На другой стороне залы как раз началась драка, и могучий муж, бесцеремонно расталкивая людей, устремился туда.
— Тайна в том, — мрачно произнес барон, — что тишина и ночь ни к чему путному не приводят. Уж поверьте мне, милейший Хорс. Таковые условия способствуют лишь повышению активности некоторых особых частей человеческого тела, никоим образом к мудрствованиям и размышлениям не относящимся.
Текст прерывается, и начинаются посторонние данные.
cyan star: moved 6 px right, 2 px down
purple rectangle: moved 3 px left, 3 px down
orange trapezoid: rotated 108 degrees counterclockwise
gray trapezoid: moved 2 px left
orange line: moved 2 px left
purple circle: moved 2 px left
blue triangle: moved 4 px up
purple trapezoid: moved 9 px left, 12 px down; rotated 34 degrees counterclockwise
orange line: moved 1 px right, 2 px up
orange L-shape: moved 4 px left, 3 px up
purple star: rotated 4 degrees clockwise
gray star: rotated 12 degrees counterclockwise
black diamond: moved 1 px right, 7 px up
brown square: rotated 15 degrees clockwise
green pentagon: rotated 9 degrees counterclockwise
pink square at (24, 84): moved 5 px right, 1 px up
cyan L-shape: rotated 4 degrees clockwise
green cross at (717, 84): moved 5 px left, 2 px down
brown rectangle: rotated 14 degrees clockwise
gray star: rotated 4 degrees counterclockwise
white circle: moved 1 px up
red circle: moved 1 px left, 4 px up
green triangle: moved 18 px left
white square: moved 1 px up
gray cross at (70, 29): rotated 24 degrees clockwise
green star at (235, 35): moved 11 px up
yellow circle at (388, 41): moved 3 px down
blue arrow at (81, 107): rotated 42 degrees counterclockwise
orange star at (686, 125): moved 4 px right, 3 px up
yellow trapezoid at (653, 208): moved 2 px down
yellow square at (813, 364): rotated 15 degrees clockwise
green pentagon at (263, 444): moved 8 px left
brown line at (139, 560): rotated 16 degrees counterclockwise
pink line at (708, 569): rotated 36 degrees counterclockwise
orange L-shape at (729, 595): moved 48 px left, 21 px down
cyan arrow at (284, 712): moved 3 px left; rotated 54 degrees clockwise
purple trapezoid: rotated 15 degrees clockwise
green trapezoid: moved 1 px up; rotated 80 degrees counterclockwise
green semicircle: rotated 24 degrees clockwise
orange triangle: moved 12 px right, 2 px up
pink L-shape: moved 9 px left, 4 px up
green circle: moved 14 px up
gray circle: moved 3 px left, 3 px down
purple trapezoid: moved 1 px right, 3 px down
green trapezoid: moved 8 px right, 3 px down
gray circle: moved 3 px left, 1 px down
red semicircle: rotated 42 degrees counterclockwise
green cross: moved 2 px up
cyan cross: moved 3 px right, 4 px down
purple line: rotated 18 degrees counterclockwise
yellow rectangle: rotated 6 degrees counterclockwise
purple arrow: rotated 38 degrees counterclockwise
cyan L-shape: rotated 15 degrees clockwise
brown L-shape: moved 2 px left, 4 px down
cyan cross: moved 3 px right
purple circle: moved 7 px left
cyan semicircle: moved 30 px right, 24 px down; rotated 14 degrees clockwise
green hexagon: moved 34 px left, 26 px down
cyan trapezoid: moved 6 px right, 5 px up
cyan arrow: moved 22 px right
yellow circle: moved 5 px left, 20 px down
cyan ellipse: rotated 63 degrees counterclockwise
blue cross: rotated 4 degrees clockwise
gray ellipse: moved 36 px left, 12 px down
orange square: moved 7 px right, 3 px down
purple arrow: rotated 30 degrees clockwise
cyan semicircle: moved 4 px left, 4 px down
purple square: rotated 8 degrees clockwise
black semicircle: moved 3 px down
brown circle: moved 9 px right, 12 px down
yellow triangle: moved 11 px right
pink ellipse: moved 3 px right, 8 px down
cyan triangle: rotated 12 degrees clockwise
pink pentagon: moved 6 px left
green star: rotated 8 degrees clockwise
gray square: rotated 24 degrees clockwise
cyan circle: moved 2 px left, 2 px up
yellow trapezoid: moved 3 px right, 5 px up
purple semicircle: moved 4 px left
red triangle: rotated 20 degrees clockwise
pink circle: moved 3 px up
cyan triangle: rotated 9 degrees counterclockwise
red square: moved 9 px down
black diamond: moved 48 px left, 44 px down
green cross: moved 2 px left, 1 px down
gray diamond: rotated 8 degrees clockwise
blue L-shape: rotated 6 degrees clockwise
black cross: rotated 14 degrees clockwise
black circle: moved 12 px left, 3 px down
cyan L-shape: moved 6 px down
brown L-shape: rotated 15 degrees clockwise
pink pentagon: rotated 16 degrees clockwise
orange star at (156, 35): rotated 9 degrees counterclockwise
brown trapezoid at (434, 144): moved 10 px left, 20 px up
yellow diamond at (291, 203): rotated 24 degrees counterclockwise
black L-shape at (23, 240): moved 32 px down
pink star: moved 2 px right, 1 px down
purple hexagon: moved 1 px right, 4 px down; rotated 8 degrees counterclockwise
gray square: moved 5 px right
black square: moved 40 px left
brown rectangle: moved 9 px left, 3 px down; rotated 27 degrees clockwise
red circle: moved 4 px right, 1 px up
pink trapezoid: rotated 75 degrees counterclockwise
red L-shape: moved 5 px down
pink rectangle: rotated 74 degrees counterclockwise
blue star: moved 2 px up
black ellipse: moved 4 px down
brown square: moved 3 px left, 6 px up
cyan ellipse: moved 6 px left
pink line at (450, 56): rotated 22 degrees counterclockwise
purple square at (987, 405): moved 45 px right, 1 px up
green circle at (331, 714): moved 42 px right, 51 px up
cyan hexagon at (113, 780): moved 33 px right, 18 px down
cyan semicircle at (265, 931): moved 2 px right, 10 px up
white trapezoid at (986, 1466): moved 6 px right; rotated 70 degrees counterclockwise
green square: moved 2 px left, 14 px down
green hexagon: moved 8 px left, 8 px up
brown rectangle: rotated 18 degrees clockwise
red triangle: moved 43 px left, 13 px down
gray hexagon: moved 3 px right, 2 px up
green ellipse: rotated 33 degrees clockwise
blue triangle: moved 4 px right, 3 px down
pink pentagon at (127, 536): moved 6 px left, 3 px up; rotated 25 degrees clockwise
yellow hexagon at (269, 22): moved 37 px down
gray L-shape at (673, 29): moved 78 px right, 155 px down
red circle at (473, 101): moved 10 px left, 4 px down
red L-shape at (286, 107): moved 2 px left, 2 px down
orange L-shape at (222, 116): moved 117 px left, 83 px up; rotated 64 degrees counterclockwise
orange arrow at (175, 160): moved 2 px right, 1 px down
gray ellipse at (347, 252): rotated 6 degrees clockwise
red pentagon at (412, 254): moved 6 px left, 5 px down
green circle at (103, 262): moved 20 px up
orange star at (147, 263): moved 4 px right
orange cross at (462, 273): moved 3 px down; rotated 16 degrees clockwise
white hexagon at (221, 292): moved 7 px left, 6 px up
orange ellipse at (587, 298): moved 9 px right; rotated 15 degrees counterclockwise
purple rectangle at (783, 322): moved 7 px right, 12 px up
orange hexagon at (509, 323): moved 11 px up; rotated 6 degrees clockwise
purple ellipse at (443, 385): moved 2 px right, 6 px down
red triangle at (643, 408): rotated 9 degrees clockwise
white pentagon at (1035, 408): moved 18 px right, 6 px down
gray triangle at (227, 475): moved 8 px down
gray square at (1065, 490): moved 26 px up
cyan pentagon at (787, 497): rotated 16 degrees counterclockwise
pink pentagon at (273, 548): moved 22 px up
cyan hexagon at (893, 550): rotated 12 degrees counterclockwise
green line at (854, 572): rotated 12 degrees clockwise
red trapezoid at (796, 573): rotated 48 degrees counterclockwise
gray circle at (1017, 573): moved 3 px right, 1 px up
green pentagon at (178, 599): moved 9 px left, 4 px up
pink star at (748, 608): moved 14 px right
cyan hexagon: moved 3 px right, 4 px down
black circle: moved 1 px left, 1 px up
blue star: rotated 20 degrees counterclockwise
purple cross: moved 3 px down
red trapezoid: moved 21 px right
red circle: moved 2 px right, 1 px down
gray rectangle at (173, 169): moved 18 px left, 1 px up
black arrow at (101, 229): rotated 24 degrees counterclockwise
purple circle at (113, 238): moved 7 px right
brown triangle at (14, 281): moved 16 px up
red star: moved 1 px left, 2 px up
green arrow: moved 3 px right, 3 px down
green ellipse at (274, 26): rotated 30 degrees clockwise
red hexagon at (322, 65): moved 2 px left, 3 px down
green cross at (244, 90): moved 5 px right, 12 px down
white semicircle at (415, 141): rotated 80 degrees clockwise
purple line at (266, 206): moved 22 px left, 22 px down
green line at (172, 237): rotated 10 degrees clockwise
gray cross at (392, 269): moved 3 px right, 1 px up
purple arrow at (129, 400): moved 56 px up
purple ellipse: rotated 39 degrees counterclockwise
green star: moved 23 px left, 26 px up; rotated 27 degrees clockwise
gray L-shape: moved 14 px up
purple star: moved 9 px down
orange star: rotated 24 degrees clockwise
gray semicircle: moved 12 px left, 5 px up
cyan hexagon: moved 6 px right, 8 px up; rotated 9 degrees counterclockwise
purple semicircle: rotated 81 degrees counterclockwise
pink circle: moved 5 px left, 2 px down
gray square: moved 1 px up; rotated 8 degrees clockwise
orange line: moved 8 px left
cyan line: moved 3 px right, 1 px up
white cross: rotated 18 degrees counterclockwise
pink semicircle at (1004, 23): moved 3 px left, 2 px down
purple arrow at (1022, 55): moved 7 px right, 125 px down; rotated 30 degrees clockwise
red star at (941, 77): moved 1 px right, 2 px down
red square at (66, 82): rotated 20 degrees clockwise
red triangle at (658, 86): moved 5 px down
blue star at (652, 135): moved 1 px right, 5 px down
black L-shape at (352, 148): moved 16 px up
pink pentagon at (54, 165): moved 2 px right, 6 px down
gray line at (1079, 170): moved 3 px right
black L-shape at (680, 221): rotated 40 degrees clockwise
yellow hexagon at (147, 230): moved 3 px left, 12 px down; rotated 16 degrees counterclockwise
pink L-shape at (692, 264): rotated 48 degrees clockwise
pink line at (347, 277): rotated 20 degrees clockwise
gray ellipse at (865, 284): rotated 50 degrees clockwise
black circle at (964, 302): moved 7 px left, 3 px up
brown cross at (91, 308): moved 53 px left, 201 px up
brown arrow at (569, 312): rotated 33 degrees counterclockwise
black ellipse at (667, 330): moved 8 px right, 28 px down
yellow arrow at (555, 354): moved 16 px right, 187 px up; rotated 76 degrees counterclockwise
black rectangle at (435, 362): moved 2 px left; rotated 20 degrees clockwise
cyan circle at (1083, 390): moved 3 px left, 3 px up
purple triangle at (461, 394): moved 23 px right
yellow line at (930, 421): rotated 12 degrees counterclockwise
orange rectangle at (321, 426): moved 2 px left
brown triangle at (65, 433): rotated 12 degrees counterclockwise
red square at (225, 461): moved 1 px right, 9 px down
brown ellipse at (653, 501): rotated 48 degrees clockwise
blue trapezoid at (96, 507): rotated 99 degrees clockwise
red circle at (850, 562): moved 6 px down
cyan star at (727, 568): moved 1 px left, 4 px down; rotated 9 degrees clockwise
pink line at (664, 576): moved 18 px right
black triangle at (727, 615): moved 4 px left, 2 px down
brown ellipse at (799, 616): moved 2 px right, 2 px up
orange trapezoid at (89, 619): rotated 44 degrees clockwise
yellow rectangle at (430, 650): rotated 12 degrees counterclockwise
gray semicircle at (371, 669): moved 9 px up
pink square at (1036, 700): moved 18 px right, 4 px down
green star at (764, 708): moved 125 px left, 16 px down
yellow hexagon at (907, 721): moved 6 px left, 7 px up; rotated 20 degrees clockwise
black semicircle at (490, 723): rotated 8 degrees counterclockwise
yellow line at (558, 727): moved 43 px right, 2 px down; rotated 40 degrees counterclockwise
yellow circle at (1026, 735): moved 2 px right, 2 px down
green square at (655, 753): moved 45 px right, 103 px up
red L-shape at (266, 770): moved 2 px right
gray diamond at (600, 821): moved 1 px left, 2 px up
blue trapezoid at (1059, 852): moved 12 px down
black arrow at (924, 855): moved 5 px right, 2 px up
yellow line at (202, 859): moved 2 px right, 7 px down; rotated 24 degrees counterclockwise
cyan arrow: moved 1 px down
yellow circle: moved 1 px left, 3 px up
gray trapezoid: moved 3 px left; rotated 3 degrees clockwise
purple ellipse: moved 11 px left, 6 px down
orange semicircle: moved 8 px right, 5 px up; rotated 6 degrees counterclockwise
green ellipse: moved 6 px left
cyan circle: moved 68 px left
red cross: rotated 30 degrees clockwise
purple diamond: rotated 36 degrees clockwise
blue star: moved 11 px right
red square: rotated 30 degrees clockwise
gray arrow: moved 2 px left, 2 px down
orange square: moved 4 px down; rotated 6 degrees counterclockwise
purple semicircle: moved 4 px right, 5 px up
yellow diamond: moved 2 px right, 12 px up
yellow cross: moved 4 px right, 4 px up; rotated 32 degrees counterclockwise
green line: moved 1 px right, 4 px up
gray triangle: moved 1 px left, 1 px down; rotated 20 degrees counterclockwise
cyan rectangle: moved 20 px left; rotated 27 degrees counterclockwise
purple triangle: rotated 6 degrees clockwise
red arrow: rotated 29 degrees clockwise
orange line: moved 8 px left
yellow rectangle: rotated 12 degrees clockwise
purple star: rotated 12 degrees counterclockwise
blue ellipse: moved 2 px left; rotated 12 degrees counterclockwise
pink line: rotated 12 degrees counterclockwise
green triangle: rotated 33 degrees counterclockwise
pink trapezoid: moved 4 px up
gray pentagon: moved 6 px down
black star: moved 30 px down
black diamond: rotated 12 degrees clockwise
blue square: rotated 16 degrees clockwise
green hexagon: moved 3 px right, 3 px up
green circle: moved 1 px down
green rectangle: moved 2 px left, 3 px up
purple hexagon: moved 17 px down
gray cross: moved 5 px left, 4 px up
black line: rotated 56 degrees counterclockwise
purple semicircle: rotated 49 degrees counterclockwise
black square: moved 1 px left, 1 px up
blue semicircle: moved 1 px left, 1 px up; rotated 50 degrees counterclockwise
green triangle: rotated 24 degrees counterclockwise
— Тишина и день? — предположил я.
— Отнюдь, — отрицание сопровождалось еще более мрачным видом собеседника. — В данном случае клонит в сон столь настойчиво, что никаких сил не существует, способных преодолеть это.
— М-да… — Я вздохнул и огляделся. Жральня как жральня. Ничего особенного. И не поверишь, что в таких вот местах порой рождается истина. — Скажите, господин… господин Охара, а вы не пытались бросить все и стать одним из… черни, как вы их называете?
Барон выразительно на меня посмотрел, потом на себя.
— О нет, — понял я его намек. — Этого совершенно недостаточно. Вы переоделись так, будто вас породили закоулки Райа, сие верно. Однако вы в любой момент можете вернуться в свой милый особняк, принять подряд несколько ванн, чтобы наверняка очиститься от грязи подворотен, надеть самую чистую, свежую и роскошную одежду, какую только можете достать, а вы таковой явно можете достать немало… И будете вспоминать сегодняшний вечер как забавный эпизод жизни. Однако чернь так сделать не может. У них нет аккуратного домика за пазухой, нет роскошных нарядов в шкафах, весь их гардероб — на них… Впрочем, что я говорю! Я сам сейчас — представитель черни. Мне до сих пор неизвестно, ни кто я, ни откуда, вся моя одежда на мне. Лишь немногое принадлежит мне, и умещается в седельной сумке коня, которого вы, господин… Охара, любезно мне предоставили, за что искренне хочу выразить вам благодарность.